= INPUT DATA =

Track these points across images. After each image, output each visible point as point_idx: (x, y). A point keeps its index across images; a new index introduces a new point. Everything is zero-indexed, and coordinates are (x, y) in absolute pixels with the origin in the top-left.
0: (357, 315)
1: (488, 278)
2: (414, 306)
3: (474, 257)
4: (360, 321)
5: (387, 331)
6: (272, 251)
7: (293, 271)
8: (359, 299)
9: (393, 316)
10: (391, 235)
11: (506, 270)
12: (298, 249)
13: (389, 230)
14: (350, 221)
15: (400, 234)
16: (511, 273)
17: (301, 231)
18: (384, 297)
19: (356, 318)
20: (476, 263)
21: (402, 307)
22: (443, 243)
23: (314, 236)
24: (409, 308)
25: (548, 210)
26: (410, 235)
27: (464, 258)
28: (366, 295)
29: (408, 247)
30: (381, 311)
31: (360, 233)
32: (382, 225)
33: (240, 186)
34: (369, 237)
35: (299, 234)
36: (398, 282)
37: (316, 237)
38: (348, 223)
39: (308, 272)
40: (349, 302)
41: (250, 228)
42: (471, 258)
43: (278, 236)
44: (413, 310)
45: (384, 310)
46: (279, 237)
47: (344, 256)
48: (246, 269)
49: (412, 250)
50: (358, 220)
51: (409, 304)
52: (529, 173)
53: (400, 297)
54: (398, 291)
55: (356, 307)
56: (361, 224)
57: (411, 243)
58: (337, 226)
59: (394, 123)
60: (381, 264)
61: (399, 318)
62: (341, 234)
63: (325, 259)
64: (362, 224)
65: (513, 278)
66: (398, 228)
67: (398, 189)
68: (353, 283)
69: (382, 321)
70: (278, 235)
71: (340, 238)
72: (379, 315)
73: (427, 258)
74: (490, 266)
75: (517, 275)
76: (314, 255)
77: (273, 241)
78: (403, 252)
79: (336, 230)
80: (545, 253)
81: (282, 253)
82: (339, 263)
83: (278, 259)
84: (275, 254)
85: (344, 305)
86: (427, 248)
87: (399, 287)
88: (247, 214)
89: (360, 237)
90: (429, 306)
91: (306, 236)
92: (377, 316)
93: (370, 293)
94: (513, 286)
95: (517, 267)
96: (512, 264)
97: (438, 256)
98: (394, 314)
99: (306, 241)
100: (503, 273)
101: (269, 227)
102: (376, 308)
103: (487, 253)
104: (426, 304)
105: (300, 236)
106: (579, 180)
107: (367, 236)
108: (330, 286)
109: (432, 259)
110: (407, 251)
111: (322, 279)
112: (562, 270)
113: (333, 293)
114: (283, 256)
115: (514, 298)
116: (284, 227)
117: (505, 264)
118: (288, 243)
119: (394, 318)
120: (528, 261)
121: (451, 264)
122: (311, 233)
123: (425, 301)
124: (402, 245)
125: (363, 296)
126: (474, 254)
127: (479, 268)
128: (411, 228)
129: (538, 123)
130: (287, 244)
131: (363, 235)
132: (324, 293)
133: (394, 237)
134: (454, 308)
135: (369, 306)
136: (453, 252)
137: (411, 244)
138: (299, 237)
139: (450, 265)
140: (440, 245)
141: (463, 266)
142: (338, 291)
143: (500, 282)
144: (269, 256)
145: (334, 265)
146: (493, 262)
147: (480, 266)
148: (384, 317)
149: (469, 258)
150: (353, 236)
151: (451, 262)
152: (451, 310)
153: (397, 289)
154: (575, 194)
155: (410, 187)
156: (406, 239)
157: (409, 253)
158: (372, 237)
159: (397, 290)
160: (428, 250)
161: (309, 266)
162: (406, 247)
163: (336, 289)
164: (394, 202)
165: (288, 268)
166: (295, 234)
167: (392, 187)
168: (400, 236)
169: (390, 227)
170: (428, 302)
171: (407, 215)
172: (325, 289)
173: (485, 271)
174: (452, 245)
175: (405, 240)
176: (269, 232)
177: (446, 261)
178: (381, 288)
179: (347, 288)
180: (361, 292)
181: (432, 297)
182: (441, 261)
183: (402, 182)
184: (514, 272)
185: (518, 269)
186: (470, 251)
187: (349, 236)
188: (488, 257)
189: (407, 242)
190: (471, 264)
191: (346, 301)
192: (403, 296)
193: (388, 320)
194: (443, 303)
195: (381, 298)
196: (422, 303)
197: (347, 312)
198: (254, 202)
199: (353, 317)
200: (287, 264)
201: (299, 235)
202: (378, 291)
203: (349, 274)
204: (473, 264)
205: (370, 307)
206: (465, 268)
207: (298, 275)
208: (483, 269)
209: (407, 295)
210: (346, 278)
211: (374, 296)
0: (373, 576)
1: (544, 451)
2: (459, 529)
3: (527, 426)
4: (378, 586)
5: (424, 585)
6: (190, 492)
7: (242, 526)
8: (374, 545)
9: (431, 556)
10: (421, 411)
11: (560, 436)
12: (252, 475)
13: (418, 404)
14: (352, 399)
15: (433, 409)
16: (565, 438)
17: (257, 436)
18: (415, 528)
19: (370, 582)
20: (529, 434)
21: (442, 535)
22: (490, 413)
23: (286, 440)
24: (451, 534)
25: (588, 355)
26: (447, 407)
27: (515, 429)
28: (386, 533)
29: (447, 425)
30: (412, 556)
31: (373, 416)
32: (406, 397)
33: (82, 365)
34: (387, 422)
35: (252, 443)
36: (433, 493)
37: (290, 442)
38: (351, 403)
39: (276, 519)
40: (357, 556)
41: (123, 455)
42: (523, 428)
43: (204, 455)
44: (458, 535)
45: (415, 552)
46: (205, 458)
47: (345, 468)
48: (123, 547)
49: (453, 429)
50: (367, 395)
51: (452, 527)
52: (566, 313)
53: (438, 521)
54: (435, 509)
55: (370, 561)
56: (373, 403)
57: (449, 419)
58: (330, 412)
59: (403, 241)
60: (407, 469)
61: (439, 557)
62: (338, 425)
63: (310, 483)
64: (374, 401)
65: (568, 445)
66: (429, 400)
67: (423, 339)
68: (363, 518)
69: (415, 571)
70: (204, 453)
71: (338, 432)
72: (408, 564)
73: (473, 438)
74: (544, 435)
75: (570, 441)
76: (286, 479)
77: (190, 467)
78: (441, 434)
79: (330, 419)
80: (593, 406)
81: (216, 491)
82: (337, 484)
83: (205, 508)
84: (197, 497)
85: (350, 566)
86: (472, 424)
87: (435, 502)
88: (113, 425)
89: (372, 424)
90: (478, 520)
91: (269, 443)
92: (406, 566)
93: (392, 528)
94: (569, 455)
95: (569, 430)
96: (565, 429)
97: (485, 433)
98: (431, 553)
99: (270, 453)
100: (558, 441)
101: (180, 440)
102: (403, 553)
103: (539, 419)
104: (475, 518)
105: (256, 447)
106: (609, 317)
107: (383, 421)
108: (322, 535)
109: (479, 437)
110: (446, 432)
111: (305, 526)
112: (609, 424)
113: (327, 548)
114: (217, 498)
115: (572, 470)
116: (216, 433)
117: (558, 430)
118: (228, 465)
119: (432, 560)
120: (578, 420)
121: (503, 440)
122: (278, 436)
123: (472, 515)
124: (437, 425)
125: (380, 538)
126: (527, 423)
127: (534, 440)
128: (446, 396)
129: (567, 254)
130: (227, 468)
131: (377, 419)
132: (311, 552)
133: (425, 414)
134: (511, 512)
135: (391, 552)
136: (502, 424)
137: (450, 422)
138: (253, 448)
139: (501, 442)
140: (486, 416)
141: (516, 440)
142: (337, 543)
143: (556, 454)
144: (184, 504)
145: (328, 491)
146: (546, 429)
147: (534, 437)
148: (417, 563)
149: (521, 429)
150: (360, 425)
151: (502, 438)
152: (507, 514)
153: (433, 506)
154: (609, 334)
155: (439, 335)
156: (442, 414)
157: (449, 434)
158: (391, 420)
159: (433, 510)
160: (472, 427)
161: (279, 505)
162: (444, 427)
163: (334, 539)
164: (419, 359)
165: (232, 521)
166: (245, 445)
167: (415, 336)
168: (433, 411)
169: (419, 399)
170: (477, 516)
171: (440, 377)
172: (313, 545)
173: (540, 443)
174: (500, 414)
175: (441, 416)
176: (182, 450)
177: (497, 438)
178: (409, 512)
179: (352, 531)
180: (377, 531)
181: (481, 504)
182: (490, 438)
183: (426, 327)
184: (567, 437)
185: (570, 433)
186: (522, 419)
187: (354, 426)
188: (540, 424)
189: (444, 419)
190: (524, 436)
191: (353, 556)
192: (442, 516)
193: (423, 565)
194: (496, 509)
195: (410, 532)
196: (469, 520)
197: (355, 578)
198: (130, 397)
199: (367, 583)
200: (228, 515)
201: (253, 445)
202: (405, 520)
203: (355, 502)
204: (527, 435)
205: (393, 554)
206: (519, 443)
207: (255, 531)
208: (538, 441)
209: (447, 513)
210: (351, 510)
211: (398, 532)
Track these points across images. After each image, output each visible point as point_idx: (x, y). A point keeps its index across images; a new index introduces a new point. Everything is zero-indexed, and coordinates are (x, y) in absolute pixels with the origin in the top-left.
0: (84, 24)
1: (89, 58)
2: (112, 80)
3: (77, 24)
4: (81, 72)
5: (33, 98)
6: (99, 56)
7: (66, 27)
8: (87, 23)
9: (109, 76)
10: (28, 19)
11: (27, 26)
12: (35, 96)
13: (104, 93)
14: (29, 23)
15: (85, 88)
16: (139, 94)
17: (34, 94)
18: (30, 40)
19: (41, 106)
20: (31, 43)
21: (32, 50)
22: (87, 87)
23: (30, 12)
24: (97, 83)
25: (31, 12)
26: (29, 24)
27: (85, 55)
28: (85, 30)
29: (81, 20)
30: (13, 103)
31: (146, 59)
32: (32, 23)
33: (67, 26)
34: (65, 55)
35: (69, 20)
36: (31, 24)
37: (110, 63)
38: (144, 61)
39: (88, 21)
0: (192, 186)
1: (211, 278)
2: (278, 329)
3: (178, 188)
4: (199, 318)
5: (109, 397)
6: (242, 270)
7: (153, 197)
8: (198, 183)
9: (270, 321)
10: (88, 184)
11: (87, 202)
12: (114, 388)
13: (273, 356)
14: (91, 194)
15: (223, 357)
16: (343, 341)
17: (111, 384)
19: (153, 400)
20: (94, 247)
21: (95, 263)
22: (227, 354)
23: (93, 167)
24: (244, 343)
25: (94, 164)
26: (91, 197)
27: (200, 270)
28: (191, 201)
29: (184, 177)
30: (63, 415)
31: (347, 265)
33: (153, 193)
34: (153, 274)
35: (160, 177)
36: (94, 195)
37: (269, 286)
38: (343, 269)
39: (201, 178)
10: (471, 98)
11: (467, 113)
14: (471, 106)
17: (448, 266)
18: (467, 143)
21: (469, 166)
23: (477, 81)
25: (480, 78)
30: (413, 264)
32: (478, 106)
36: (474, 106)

= WORK TO COMPLETE =
Extract, without alteration, every line from the start of the records through the line containing "26: (410, 235)", inclusive.

= RESPONSE TO THE EXERCISE =
Track these points across images. After each image, output each visible point as point_idx: (x, y). A point keeps its index across images; a new index introduces a new point. Everything is zero-indexed, and coordinates are (x, y) in absolute pixels with the origin in the top-left.
0: (357, 315)
1: (488, 278)
2: (414, 306)
3: (474, 257)
4: (360, 321)
5: (387, 331)
6: (272, 251)
7: (293, 271)
8: (359, 299)
9: (393, 316)
10: (391, 235)
11: (506, 270)
12: (298, 249)
13: (389, 230)
14: (350, 221)
15: (400, 234)
16: (511, 273)
17: (301, 231)
18: (384, 297)
19: (356, 318)
20: (476, 263)
21: (402, 307)
22: (443, 243)
23: (314, 236)
24: (409, 308)
25: (548, 210)
26: (410, 235)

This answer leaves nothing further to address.